Je suggérerai un salaire journalier minimal de 150 $/chauffeur. Cela pourrait même valoir pour tous les travailleurs qui sont éloignés de leur domicile après les heures de travail. Parce qu’après tout, dès que nous sommes sur la route nous ne sommes pas libres de tout. Nous sommes limités dans nos temps libres et dans les endroits où nous pouvons nous arrêter. Dans les temps d’attente, nous sommes attachés au camion qui est attaché à la remorque qui est attachée au quai de chargement dans un endroit que nous n’aurions pas choisi. Il me semble tout à fait normal qu’un chauffeur qui passe deux journées de plus sur la route soit rémunéré pour les jours supplémentaires qu’il est « détenu ».

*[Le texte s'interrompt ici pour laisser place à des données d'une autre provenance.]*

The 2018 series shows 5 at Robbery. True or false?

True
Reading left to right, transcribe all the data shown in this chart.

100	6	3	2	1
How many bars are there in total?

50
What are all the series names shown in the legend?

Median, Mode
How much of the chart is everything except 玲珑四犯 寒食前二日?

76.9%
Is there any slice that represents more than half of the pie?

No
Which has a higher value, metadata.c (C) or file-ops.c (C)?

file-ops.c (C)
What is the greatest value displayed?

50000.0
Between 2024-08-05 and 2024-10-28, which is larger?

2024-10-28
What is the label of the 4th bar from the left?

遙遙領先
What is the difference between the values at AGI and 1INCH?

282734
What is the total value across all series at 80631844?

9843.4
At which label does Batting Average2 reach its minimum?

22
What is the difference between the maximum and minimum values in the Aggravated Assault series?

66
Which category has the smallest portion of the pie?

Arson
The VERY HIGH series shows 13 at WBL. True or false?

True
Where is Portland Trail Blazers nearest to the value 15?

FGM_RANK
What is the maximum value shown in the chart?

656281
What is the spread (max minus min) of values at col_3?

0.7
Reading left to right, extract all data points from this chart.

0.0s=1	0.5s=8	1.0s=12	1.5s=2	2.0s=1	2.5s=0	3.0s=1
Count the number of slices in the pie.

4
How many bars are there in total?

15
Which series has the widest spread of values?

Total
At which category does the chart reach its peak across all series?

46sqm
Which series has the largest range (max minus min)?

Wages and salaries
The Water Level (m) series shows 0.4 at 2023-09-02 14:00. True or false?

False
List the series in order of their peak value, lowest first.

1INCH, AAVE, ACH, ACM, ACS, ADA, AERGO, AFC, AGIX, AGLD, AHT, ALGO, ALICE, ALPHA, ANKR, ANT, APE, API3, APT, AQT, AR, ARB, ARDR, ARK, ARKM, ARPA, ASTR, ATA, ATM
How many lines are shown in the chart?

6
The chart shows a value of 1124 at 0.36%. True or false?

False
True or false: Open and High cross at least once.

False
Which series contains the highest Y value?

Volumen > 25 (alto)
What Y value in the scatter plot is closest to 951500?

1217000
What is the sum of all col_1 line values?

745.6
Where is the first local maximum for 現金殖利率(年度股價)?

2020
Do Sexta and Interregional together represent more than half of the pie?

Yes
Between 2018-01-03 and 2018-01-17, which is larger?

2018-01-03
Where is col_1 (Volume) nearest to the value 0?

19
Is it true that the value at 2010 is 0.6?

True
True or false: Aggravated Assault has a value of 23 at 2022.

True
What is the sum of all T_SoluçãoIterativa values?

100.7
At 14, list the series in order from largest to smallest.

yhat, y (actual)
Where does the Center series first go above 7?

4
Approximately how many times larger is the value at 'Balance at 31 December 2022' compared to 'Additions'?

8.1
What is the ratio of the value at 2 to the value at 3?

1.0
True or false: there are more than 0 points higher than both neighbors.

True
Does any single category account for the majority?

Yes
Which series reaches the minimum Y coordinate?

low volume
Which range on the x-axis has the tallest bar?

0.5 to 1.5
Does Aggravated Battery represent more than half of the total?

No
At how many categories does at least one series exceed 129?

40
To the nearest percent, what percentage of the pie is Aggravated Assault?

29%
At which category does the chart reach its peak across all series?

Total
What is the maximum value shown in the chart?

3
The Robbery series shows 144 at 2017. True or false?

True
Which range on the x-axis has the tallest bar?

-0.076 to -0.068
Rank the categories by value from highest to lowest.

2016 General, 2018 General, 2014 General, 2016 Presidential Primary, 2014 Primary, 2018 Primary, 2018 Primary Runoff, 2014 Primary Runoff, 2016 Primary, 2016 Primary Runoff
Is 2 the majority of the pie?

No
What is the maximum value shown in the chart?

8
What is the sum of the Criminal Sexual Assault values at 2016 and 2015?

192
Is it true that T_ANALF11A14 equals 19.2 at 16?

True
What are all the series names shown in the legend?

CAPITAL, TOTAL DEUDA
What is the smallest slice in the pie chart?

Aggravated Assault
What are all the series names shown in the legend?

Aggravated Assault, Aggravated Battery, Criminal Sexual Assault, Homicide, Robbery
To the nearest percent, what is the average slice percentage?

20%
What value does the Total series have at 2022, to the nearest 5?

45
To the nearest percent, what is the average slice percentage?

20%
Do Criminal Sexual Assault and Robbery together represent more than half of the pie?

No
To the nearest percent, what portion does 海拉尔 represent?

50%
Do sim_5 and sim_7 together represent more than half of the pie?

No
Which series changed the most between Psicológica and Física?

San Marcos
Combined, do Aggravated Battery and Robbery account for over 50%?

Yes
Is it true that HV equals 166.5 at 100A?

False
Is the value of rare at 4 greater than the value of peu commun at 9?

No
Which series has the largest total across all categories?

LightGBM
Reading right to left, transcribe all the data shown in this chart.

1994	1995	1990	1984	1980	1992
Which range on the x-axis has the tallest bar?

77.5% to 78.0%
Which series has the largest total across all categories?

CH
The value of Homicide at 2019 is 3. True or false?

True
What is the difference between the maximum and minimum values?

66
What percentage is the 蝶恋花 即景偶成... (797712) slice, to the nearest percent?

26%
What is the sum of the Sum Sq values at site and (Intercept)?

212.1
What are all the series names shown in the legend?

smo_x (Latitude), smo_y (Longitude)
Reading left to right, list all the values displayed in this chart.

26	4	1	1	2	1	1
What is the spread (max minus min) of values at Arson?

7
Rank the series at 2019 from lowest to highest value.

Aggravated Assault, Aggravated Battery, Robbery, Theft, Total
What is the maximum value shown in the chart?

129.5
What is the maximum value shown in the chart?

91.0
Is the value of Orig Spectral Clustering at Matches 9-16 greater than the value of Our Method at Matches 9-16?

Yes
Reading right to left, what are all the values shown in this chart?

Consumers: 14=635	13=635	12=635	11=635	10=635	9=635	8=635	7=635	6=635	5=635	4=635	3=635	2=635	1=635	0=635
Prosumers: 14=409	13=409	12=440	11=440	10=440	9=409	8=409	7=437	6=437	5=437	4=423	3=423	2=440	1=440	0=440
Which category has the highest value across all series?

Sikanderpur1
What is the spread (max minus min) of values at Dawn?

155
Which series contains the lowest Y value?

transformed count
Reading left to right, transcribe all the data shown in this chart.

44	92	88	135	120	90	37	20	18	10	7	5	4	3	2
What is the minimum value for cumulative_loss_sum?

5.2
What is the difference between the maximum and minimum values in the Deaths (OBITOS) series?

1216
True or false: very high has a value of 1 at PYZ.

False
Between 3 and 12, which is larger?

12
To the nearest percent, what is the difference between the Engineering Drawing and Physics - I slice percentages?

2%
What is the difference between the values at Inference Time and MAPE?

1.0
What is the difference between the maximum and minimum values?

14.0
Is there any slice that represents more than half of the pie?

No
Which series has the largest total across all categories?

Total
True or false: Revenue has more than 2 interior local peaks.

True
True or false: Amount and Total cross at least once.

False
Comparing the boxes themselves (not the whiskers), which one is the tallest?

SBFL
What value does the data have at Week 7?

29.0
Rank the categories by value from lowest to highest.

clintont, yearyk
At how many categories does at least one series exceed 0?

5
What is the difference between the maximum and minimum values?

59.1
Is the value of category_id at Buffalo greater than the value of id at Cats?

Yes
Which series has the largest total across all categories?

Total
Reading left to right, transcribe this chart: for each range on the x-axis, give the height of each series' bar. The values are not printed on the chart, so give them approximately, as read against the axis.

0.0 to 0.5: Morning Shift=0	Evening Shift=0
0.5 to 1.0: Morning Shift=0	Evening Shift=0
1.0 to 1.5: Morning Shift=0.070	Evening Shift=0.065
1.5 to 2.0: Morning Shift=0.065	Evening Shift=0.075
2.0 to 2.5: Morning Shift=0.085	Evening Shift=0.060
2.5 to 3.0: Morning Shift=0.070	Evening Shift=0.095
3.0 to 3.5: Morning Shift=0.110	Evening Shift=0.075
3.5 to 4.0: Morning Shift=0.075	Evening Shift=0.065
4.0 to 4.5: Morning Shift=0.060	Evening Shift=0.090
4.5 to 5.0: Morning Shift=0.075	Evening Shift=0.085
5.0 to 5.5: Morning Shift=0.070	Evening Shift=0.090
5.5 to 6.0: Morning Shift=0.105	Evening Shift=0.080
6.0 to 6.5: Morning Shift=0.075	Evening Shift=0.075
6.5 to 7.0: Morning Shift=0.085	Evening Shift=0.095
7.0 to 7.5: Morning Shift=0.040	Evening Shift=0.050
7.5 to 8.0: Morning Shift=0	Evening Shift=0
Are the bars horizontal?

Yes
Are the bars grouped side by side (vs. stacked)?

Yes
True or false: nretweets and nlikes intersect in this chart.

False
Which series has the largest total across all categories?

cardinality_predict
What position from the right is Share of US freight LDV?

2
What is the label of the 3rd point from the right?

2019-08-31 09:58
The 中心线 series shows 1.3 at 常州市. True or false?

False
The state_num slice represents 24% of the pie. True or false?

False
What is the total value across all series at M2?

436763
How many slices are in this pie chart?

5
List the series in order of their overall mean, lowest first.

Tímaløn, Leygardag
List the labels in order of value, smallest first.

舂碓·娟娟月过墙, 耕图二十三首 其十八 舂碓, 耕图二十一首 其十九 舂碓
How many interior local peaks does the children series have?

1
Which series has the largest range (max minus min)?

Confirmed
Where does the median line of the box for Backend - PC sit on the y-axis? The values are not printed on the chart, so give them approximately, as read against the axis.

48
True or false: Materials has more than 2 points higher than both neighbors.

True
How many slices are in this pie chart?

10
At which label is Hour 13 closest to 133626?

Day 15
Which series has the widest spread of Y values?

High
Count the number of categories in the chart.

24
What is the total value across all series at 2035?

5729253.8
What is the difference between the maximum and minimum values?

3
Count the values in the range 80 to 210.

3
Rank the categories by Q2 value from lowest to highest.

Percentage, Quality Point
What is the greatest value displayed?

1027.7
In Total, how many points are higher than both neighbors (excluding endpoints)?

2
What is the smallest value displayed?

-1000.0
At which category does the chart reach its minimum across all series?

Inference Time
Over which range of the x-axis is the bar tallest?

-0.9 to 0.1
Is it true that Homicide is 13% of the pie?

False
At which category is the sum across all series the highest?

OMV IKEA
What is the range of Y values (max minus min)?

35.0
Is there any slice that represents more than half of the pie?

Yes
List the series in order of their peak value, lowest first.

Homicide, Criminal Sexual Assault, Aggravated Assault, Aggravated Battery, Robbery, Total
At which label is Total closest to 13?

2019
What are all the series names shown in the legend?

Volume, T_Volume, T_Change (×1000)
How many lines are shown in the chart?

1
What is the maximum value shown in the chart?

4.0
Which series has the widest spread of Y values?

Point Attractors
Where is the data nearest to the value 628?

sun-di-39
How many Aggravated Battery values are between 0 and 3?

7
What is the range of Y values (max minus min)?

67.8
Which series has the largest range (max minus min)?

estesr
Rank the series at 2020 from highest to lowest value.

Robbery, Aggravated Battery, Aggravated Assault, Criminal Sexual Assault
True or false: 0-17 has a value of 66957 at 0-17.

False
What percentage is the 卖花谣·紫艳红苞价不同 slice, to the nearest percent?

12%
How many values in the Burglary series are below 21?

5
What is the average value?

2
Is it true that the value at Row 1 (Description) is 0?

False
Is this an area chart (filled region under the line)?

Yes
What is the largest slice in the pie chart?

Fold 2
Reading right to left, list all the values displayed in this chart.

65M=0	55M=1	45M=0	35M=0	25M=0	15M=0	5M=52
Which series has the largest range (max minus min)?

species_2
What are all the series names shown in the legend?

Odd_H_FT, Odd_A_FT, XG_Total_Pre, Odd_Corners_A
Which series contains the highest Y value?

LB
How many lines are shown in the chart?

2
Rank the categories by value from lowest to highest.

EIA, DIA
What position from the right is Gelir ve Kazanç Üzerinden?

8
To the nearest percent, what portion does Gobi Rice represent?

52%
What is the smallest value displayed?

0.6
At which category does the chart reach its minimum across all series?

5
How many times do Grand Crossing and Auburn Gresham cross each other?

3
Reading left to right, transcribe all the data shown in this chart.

À Watertown dans l’état de New York, près de la frontière canadienne, nous nous arrêtons à la queue leu leu dans une aire de repos. Pas question de passer la nuit dans ce camion qui pu, je vais rejoindre Richard dans le confort de base de notre camion. Nous tombons épuisés dans notre demi-lit, très douillet dans les circonstances, en pensant que demain, ça ira mieux : «ne restera qu’à rouler !».